It is well documented that the misanthropic Hoover hated most of the presidents that he served under, but that he had a particular dislike for the Kennedy and Johnson administrations. While both advocated to differing degrees the cause of civil rights on behalf of the federal government, Hoover was quietly seeking to undermine these efforts through illegal terror under the guise of legal authority. As was typical in FBI covert operations, Hoover’s minions recruited traitorous blacks to assist in their nefarious designs by infiltrating civil rights organizations to spy and cause internal strife and dissension. Chief among these was Ernest Withers, a celebrated photographer who provided many of the iconic images of Dr. King and his fellow leaders during the movement including the chaotic picture of Andrew Young, Ralph Abernathy and Jesse Jackson pointing in the direction of the gunman in the confusing moments after King was shot at the Lorraine Hotel in Memphis in April of 1968.

Another crucial FBI informant was John Ali, an aide to Nation of Islam leader Elijah Muhammad who reportedly met with Malcolm X’s convicted assassins the night before his death in February of 1965. Perhaps the most dangerous FBI infiltrator was Gary Rowe, who was actively involved in attacks on Freedom Riders in 1962 and 1963 as well as the 16th Street Baptist Church bombing that killed four little black girls in September of 1963. Yet another infamous FBI informant was William O’Neal, a felon who the Bureau turned into an informant in 1968 and subsequently assigning him to infiltrate the Chicago Black Panthers, which he ultimately did and by so doing, helped facilitate the murder of the group’s leader, Chairman Fred Hampton, in December of 1969.

The Bureau also used tactics such as rounding up suspected civil rights leaders and members for police interrogations in addition to filing tax evasion charges to tie leaders and organizations up in litigation.

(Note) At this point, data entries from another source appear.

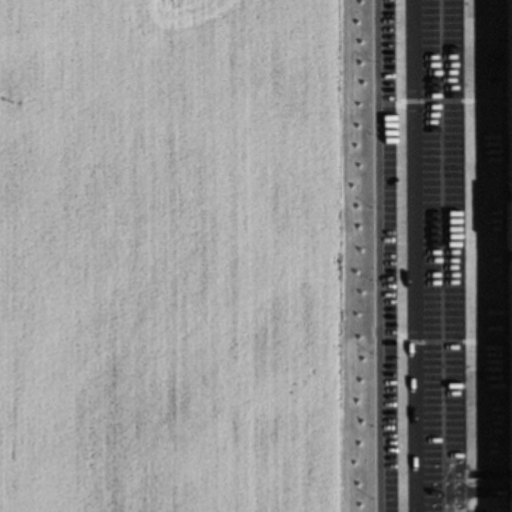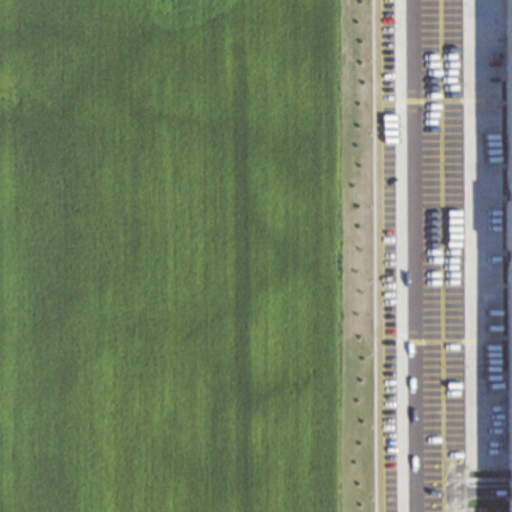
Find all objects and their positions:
building: (509, 165)
building: (508, 215)
crop: (166, 255)
road: (413, 256)
road: (457, 493)
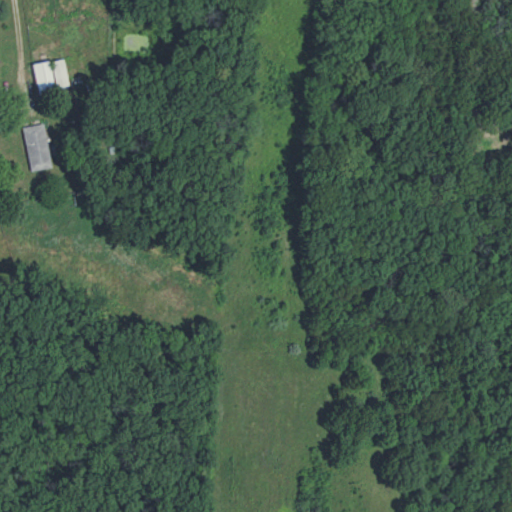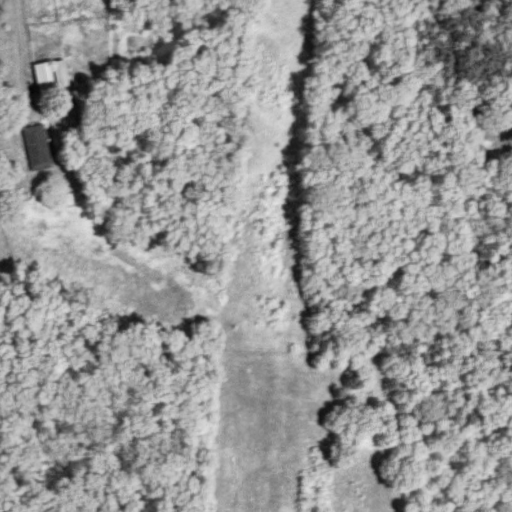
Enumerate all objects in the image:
road: (15, 46)
building: (45, 76)
building: (33, 148)
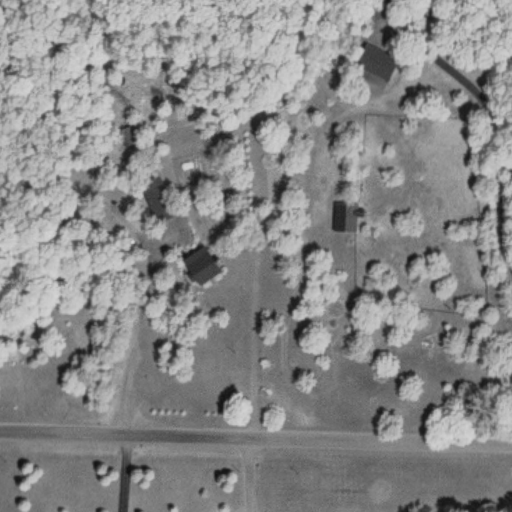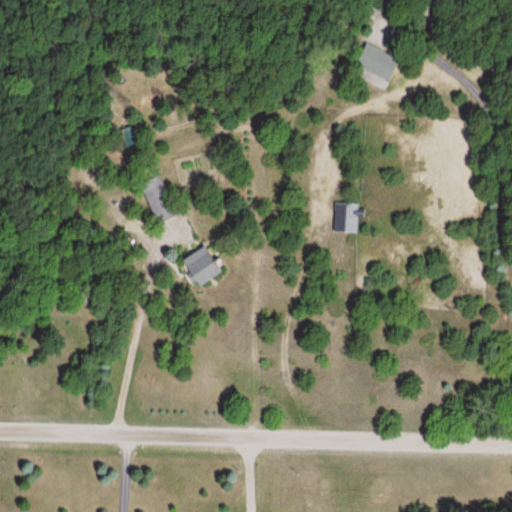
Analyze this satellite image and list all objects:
building: (375, 61)
building: (157, 198)
building: (345, 218)
road: (201, 250)
building: (198, 267)
road: (255, 441)
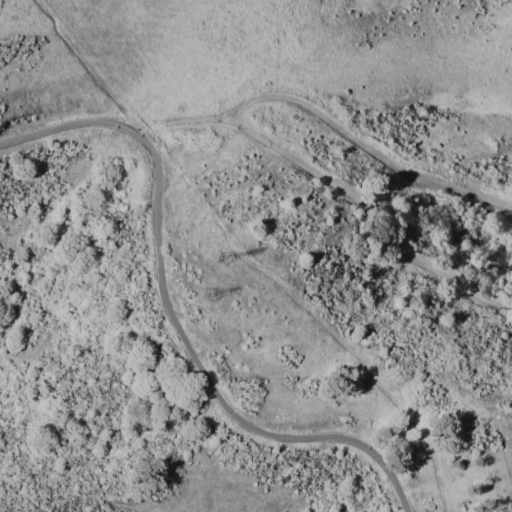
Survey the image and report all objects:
road: (84, 62)
road: (180, 122)
road: (363, 147)
road: (354, 199)
road: (511, 207)
power tower: (228, 258)
power tower: (213, 292)
road: (491, 292)
road: (171, 318)
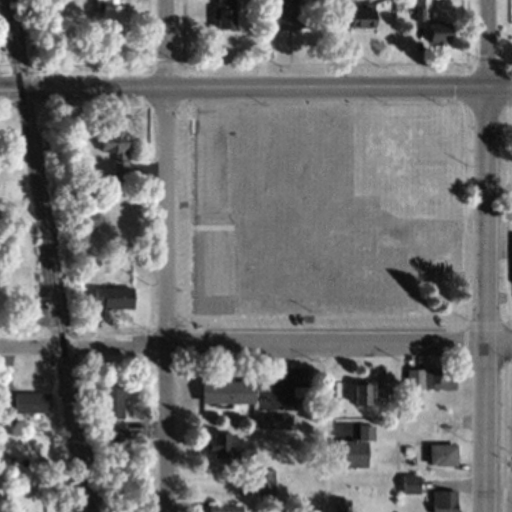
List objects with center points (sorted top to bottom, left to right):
building: (418, 9)
building: (224, 14)
building: (225, 14)
building: (287, 14)
building: (287, 14)
building: (110, 15)
building: (111, 15)
building: (356, 15)
building: (359, 15)
building: (438, 31)
building: (439, 32)
road: (256, 85)
building: (116, 150)
building: (116, 151)
building: (88, 218)
building: (295, 238)
building: (297, 238)
railway: (46, 255)
road: (163, 255)
road: (482, 255)
building: (113, 295)
building: (113, 298)
road: (508, 306)
road: (240, 343)
road: (496, 343)
building: (439, 377)
building: (379, 386)
building: (227, 389)
building: (361, 392)
building: (113, 399)
building: (32, 401)
building: (274, 419)
building: (445, 424)
road: (327, 427)
building: (112, 430)
building: (227, 443)
building: (353, 447)
building: (442, 452)
building: (264, 480)
building: (409, 482)
building: (444, 500)
building: (340, 504)
building: (224, 507)
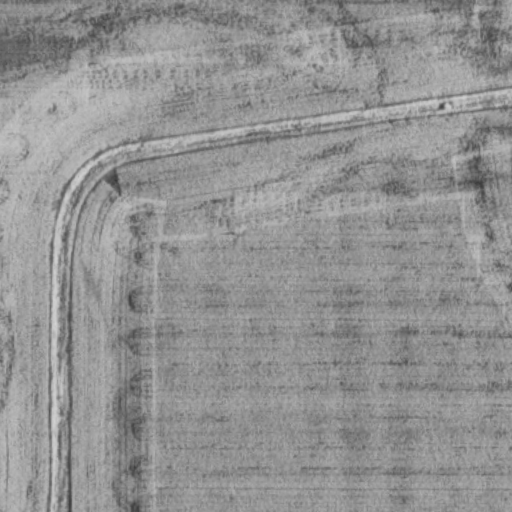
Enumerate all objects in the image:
crop: (256, 256)
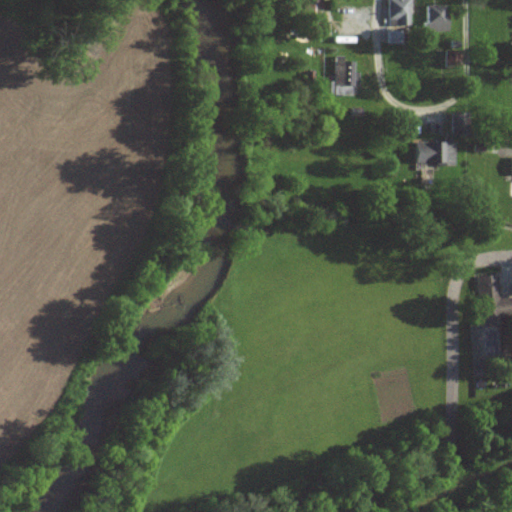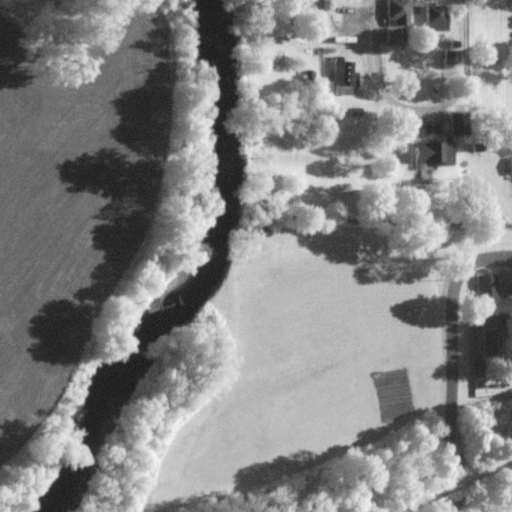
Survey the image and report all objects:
building: (398, 12)
building: (435, 18)
building: (315, 19)
building: (394, 37)
building: (342, 79)
road: (428, 112)
building: (458, 124)
building: (433, 154)
river: (192, 277)
building: (490, 299)
road: (453, 364)
railway: (467, 493)
road: (489, 494)
road: (456, 508)
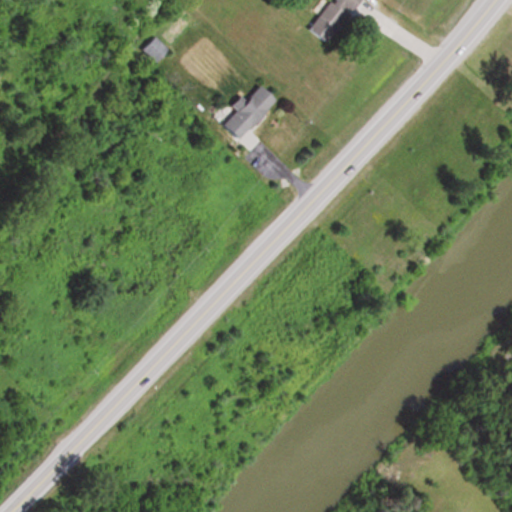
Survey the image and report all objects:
building: (321, 18)
building: (171, 24)
building: (148, 48)
building: (237, 111)
road: (246, 259)
river: (382, 362)
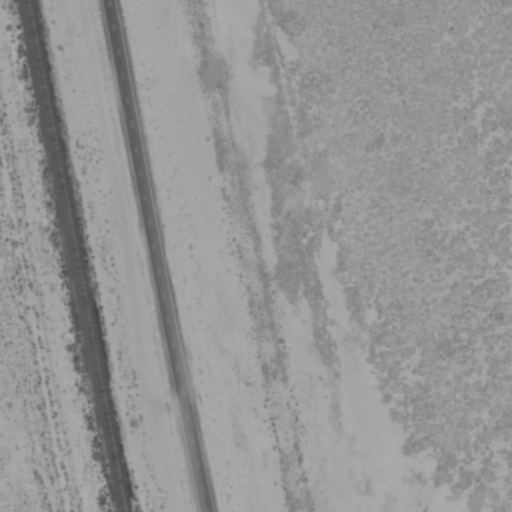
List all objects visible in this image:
railway: (72, 255)
road: (153, 255)
road: (24, 440)
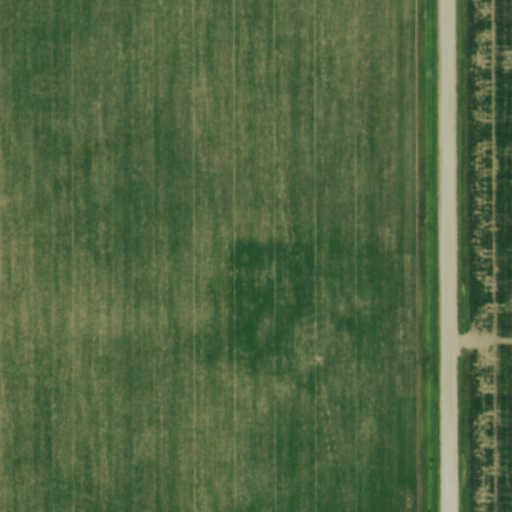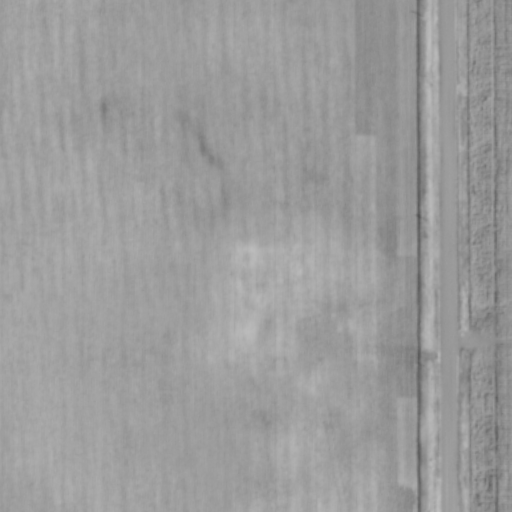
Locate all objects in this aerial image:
road: (442, 256)
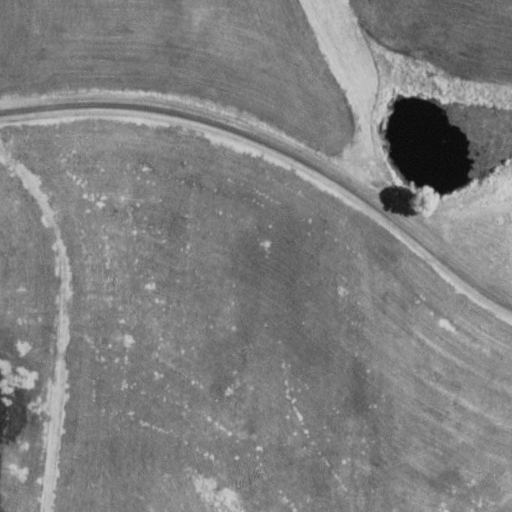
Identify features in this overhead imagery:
road: (278, 147)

The Bureau also conspired with local law enforcement to kill group members who “resisted arrest” or imprison others for trumped-up charges like Elmer “Geronimo” Pratt, a Black Panther leader who was framed for murder and sat in a California prison for 27 years before the indefatigable efforts of his attorney, Johnnie L. Cochran, produced an FBI witness who corroborated that the Bureau knew that Pratt was not even in the area when the alleged murder took place.

The Bureau, on Hoover’s direct command, also used psychological warfare such as the surreptitious taping of Dr. Martin Luther King allegedly during an illicit affair and mailing the tape to King’s wife, Coretta, with a threat of exposing the tape to the public shortly after King won the Nobel Peace Prize in 1964.

While COINTELPRO was discontinued “officially” in 1971–a year before Hoover’s death, its legacy is one that causes many modern blacks to still maintain a strong level of mistrust of the true aims of government official where civil and voting rights are concerned.